Moving to the interior sides, mesh is used to help with weight reduction and air flow. A simple velcro closure opening is located near the bottom to allow interior access to the armor pockets. Inside are sleeve pockets for hard armor and a nice big velcro strap to adjust plate ride height. The setup almost looks too simple, but works great keeping itself nice and sealed utilizing the default pressure of wearing the carrier. There isn't a special extra soft armor sleeve zone, it is just placed in there on top of the hard armor (towards user). The instruction manual makes it sound confusing too, but the only placement option soon becomes apparent once one tries. As a plus I was able to fit a non BALC cut soft armor into these armor pockets so there is some flexibility room. Since everything else is designed so well I'm surprised to see the groin pad connection be these big ass SRB buckles. Also surprisingly I don't feel them too much while worn, but they can certainly be felt when in the prone position. Now that I have documented how they come, I plan to cut the hardware out and leave the loops if I even need a nut pad later. I'll guess these buckles were some sort of forced legacy connection method, but the end result is ridiculous comfort wise.

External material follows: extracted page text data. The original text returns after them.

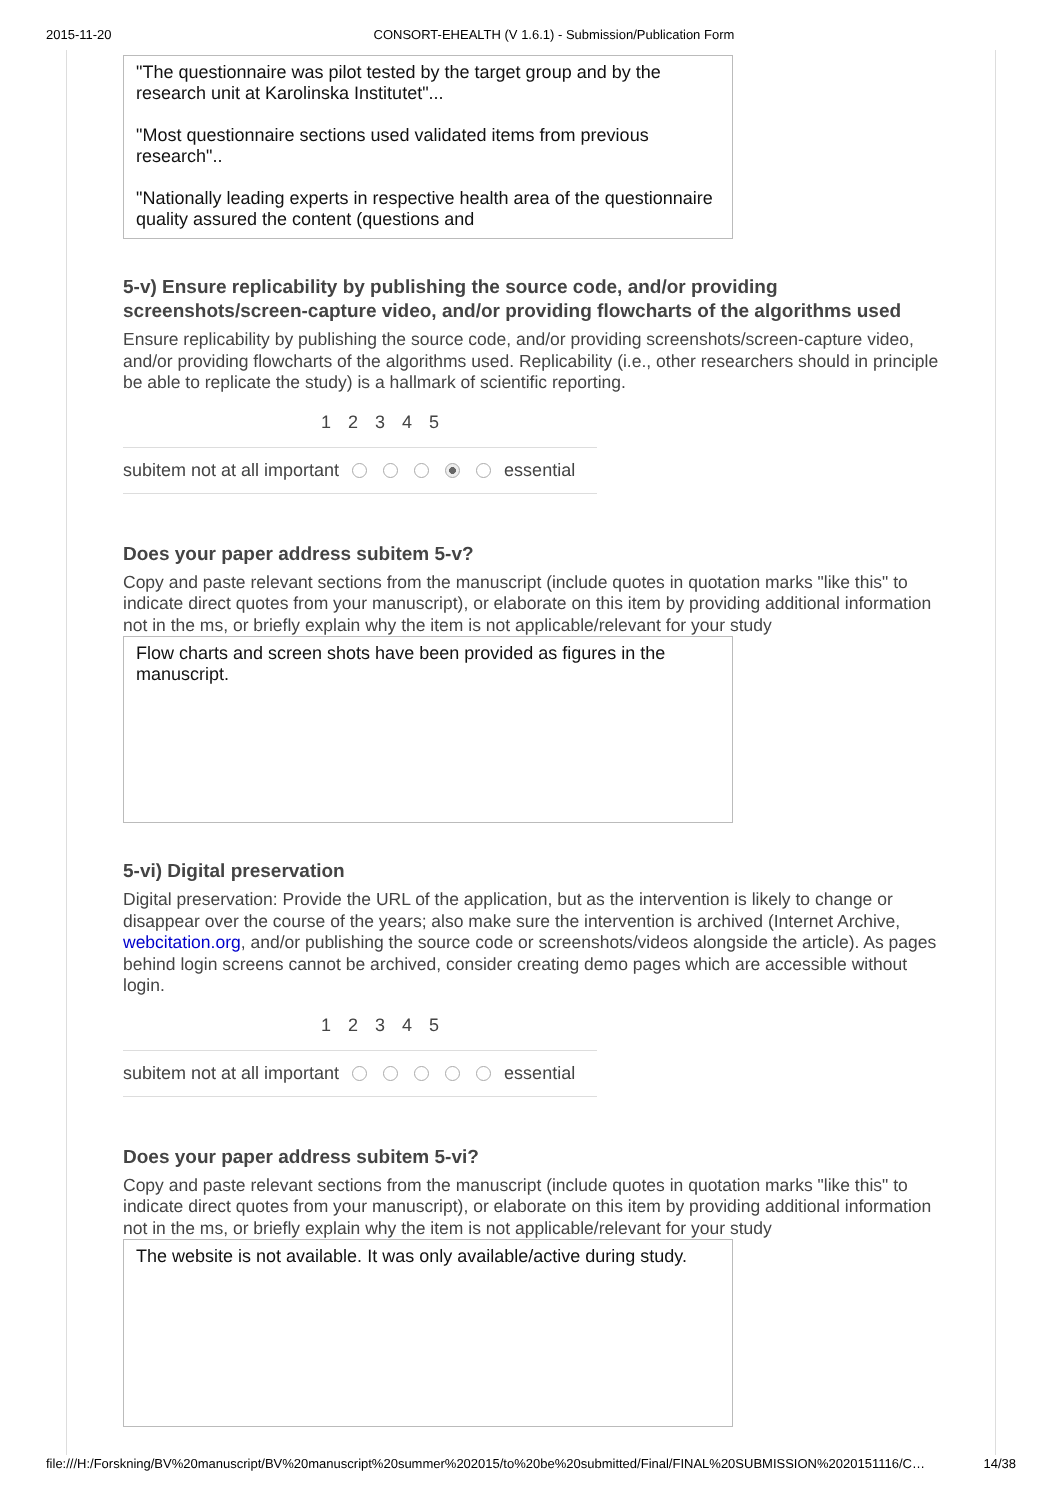2015-11-20 CONSORT-EHEALTH (V 1.6.1) - Submission/Publication Form
"The questionnaire was pilot tested by the target group and by the research unit at Karolinska Institutet"...
"Most questionnaire sections used validated items from previous research"..
"Nationally leading experts in respective health area of the questionnaire quality assured the content (questions and
5-v) Ensure replicability by publishing the source code, and/or providing screenshots/screen-capture video, and/or providing flowcharts of the algorithms used
Ensure replicability by publishing the source code, and/or providing screenshots/screen-capture video, and/or providing flowcharts of the algorithms used. Replicability (i.e., other researchers should in principle be able to replicate the study) is a hallmark of scientific reporting.
1 2 3 4 5
subitem not at all important essential
Does your paper address subitem 5-v?
Copy and paste relevant sections from the manuscript (include quotes in quotation marks "like this" to indicate direct quotes from your manuscript), or elaborate on this item by providing additional information not in the ms, or briefly explain why the item is not applicable/relevant for your study
Flow charts and screen shots have been provided as figures in the manuscript.
5-vi) Digital preservation
Digital preservation: Provide the URL of the application, but as the intervention is likely to change or disappear over the course of the years; also make sure the intervention is archived (Internet Archive, webcitation.org, and/or publishing the source code or screenshots/videos alongside the article). As pages behind login screens cannot be archived, consider creating demo pages which are accessible without login.
1 2 3 4 5
subitem not at all important essential
Does your paper address subitem 5-vi?
Copy and paste relevant sections from the manuscript (include quotes in quotation marks "like this" to indicate direct quotes from your manuscript), or elaborate on this item by providing additional information not in the ms, or briefly explain why the item is not applicable/relevant for your study
The website is not available. It was only available/active during study.
file:///H:/Forskning/BV%20manuscript/BV%20manuscript%20summer%202015/to%20be%20submitted/Final/FINAL%20SUBMISSION%2020151116/C… 14/38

Although more common recently, having the carrier using camo matched webbing is a great touch to allow solid camo matching no matter how few pouches are mounted. With my main complaints being small size specific or low effort fixable, I highly recommend the RBAV-AF as a full featured armor carrier. With sizing comes quirks, yet more importantly offering a good fit to the user. It isn't the lightest or cheapest, but the RBAV-AF still balances out all design aspects quite well for what all it offers.